Why aren’t all the weights in cls.predictions initialized from the saved checkpoint?

The model seems to produce reliable token prediction outputs (without further training). In particular, it produces the same outputs as a model loaded with

model_masked = BertForMaskedLM.from_pretrained('bert-base-uncased')

Here’s code verifying this in an example:

s = ("Pop superstar Shakira says she was the [MASK] of a random [MASK] by a [MASK] "
     "of [MASK] boars while walking in a [MASK] in Barcelona with her eight-year-old "
     "[MASK].")
inputs = tokenizer(s, return_tensors='pt')

outputs_pretrain = model_pretrain(**inputs)
outputs_masked = model_masked(**inputs)
assert torch.allclose(outputs_pretrain["prediction_logits"], outputs_masked["logits"])
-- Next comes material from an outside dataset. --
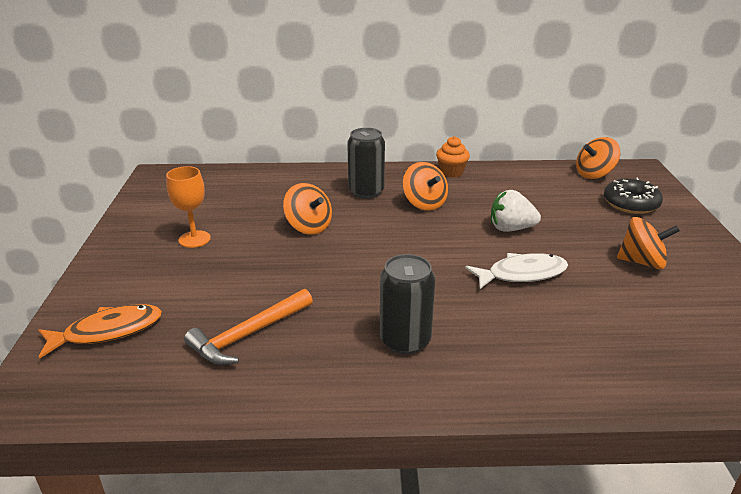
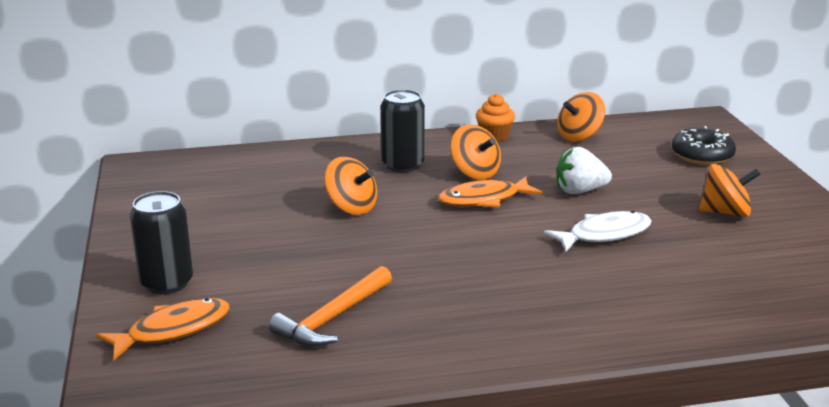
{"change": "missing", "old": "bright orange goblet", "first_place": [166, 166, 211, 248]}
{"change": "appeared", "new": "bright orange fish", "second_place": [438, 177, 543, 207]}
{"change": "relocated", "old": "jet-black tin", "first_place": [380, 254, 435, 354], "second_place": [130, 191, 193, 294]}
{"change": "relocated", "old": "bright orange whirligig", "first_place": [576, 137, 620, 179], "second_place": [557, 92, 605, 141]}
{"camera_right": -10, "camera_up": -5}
Incidentally, when loading model_masked, I don’t get a warning about newly initialized weights in cls.predictions. All newly initialized weights are in cls.seq_relationship, which is reasonable since if we only care about masked LM, the information from the base model regarding next sentence prediction can be safely thrown away.

The BertForPreTraining model is BERT with 2 heads on top (the ones used for pre-training BERT, namely next sentence prediction and masked language modeling). The bert-base-uncased checkpoint on the hub only includes the language modeling head (it’s actually suited to be loaded into a BertForMaskedLM model). You can also see this in the config file here.

Has the NSP head ever been included? I.e. are those weights available anywhere?

But aren’t the weights for the LM head stored on cls.predictions? If so, shouldn’t cls.predictions.decoder.bias be initialized from the checkpoint? The weights stored on cls.seq_relationship should be the randomly initialized ones, no?